We are living longer thanks to exponential advances in medicine. Each generation sees enormous leaps and bounds in the eradication of deadly diseases. Soon cancer, dementia and Alzheimer’s may be tamed. Even the way COVID vaccines are being developed and administered would have been unimaginable not too many years ago.
Living longer is wonderful. Science is awe-inspiring. But it’s concerning that the age at which we retire has not kept pace with living longer. The ratio of people in the workforce to those retired is currently 8:1; at our current pace, by 2050 things will be closer to 4:1. As a society, we are not financially prepared for this longevity.
A retirement that lasts longer than your working years is not realistic, yet that is the path we find ourselves on. There are many elements that make a 40-year retirement difficult. First, it’s an awfully long time to live without working. Also, there’s the worry of reduced expected market returns and uncertainty in the current social safety nets we have come to depend on.
So how should we live our lives instead?
The simple solution is to work longer and retire later. That sounds easy, but work can be stressful and have serious impacts on our health — both mentally and physically. Perhaps we need to rethink not only how long we work, but the pace at which we work. We’ve been sprinting towards this idea of retirement in our 60s, but now we find ourselves in a marathon. Current and future generations may need to consider balancing periods of high stress work with periods of lower stress work — or even time completely disconnected from work in the form of sabbaticals. In fact, perhaps dividing your life into a period of full-on work and then complete retirement isn’t the way to think about things going forward.

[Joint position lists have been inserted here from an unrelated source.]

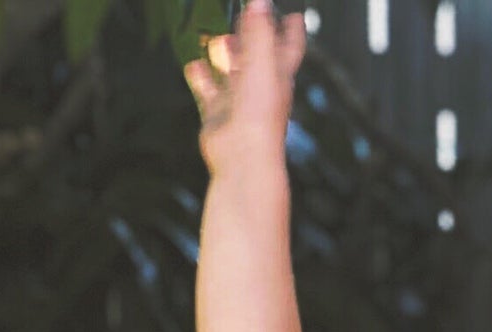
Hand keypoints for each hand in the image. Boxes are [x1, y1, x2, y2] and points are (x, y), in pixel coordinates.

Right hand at [183, 0, 306, 179]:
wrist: (242, 156)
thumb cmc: (260, 114)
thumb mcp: (262, 62)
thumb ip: (260, 30)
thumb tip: (261, 1)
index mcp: (279, 75)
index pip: (290, 46)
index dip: (292, 29)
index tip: (295, 16)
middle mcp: (261, 87)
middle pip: (259, 55)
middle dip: (254, 35)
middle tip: (247, 17)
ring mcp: (239, 100)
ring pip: (233, 69)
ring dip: (226, 53)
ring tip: (219, 38)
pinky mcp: (219, 113)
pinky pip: (208, 89)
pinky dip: (201, 77)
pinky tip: (196, 66)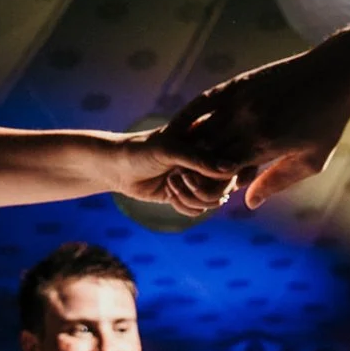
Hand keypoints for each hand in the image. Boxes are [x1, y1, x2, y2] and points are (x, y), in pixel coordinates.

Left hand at [111, 133, 237, 215]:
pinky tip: (168, 194)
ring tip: (171, 184)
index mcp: (208, 140)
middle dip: (203, 188)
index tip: (193, 170)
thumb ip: (200, 159)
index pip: (232, 160)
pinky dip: (184, 207)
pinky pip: (199, 210)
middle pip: (227, 185)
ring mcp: (198, 179)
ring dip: (191, 198)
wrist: (117, 168)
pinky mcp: (187, 196)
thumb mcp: (170, 151)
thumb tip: (231, 169)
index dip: (221, 173)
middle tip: (181, 178)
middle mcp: (207, 159)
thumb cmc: (142, 150)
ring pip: (213, 201)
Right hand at [161, 20, 349, 208]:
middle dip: (194, 169)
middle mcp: (247, 124)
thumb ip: (277, 181)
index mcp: (264, 145)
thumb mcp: (310, 160)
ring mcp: (239, 102)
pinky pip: (202, 104)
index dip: (210, 185)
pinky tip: (179, 128)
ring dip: (188, 146)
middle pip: (204, 153)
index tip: (208, 191)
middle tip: (187, 178)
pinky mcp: (236, 84)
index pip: (222, 173)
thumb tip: (248, 202)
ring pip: (199, 129)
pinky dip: (187, 118)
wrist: (334, 74)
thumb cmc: (327, 122)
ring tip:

In addition, there’s no way around swallowing the medicine that’s good for us: Those currently working need to prioritize a higher savings rate. The status quo of saving 10%-15% of a paycheck may not cut it, and 30% may be where things need to be. Saving more of each paycheck will lead to healthier budgets and lifestyles over the long haul.

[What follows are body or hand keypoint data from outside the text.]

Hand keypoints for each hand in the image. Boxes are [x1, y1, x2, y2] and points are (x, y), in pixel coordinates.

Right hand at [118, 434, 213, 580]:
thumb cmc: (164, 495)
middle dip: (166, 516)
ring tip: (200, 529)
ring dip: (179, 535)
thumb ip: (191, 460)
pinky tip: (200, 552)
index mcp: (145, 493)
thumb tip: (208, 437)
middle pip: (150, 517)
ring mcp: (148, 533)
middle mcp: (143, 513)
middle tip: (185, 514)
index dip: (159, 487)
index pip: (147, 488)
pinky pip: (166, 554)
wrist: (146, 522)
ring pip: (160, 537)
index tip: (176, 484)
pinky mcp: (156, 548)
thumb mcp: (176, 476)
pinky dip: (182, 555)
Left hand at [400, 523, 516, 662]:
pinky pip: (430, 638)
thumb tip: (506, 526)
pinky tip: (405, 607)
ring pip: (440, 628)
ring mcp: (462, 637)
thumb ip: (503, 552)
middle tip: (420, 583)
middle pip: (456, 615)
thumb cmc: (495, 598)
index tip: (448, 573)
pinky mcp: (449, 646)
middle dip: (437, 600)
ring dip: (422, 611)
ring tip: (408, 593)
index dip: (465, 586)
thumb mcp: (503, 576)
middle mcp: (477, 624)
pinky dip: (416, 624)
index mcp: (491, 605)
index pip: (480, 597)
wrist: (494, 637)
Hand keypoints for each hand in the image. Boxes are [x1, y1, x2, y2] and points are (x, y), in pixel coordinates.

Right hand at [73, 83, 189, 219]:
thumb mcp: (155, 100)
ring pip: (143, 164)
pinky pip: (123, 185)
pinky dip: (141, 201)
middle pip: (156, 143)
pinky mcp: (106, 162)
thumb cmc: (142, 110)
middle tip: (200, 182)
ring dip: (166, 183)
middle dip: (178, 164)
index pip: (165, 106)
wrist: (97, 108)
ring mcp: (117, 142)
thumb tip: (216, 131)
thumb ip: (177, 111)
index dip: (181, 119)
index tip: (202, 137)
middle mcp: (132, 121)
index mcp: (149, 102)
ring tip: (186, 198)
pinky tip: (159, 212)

Diversifying lifetime income might also be sensible. One interesting idea is the Longevity Annuity. You deposit money today, and in exchange an insurance company will start paying you a lifetime income at a pre-determined future date.

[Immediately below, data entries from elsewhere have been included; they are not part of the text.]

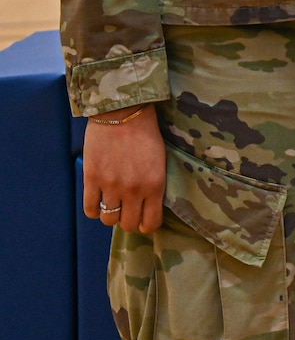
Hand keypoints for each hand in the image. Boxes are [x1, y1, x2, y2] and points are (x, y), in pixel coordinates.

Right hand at [82, 105, 166, 233]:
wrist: (123, 113)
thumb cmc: (145, 134)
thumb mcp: (160, 161)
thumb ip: (154, 185)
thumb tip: (149, 206)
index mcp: (155, 185)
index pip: (150, 223)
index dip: (146, 226)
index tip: (142, 220)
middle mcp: (134, 190)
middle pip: (127, 225)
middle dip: (128, 220)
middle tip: (127, 211)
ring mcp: (111, 186)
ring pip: (108, 219)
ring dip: (110, 214)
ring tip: (113, 202)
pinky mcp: (92, 180)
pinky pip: (90, 209)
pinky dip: (94, 209)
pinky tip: (98, 199)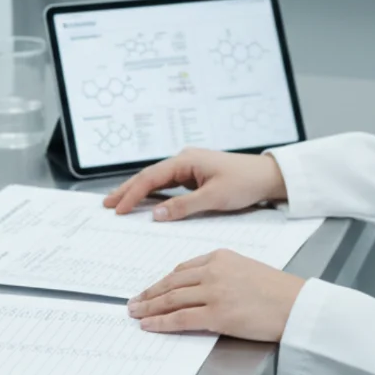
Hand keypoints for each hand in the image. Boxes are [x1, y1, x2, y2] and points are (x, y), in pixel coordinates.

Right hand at [104, 148, 287, 221]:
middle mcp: (184, 160)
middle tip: (107, 204)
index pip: (151, 178)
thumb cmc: (244, 182)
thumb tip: (156, 214)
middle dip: (127, 190)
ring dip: (138, 191)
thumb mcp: (214, 197)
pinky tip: (145, 201)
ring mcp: (189, 167)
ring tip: (119, 203)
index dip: (132, 194)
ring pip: (157, 180)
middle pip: (149, 176)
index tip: (117, 208)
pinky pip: (168, 184)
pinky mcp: (195, 175)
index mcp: (186, 161)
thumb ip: (183, 206)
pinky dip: (154, 193)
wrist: (267, 176)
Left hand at [127, 249, 305, 341]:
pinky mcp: (217, 315)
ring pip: (171, 299)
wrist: (296, 304)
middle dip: (150, 293)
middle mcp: (213, 271)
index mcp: (220, 257)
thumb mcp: (246, 269)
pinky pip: (180, 318)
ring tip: (136, 313)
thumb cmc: (277, 291)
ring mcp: (213, 293)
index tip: (153, 289)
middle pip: (171, 283)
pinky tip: (150, 325)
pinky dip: (161, 322)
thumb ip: (221, 273)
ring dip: (149, 307)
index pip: (183, 269)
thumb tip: (198, 288)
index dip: (164, 281)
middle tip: (134, 302)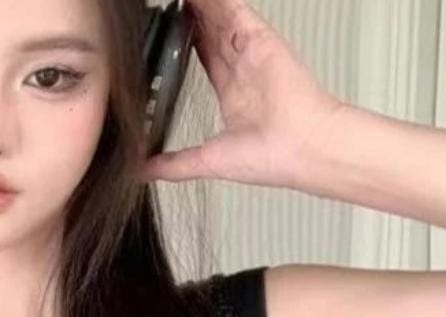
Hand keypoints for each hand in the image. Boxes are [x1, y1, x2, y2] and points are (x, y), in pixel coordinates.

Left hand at [138, 0, 347, 188]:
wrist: (302, 150)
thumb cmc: (271, 158)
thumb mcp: (207, 162)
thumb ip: (173, 164)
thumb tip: (142, 171)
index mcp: (236, 97)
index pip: (208, 60)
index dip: (190, 43)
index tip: (173, 32)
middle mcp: (245, 72)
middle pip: (214, 34)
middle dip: (195, 17)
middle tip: (175, 4)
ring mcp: (253, 54)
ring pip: (222, 19)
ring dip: (204, 6)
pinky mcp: (260, 41)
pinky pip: (237, 12)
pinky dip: (220, 2)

Others might begin leaning more heavily on the equity in their homes in the form of a Reverse Mortgage. The problem here is that fees can be upwards of 4% of what you receive. But with dependability of pensions and Social Security in question, all options need to be considered if we wish to continue our current vision of retirement.
Lastly, focus on the people you love. Relationships are going to be so important later in life, and most of us will need to depend on our loved ones for care in our ensuing later years.
Our advice: Save more, spend less, find time to relax, don’t sweat the little things, and cherish the people in your life.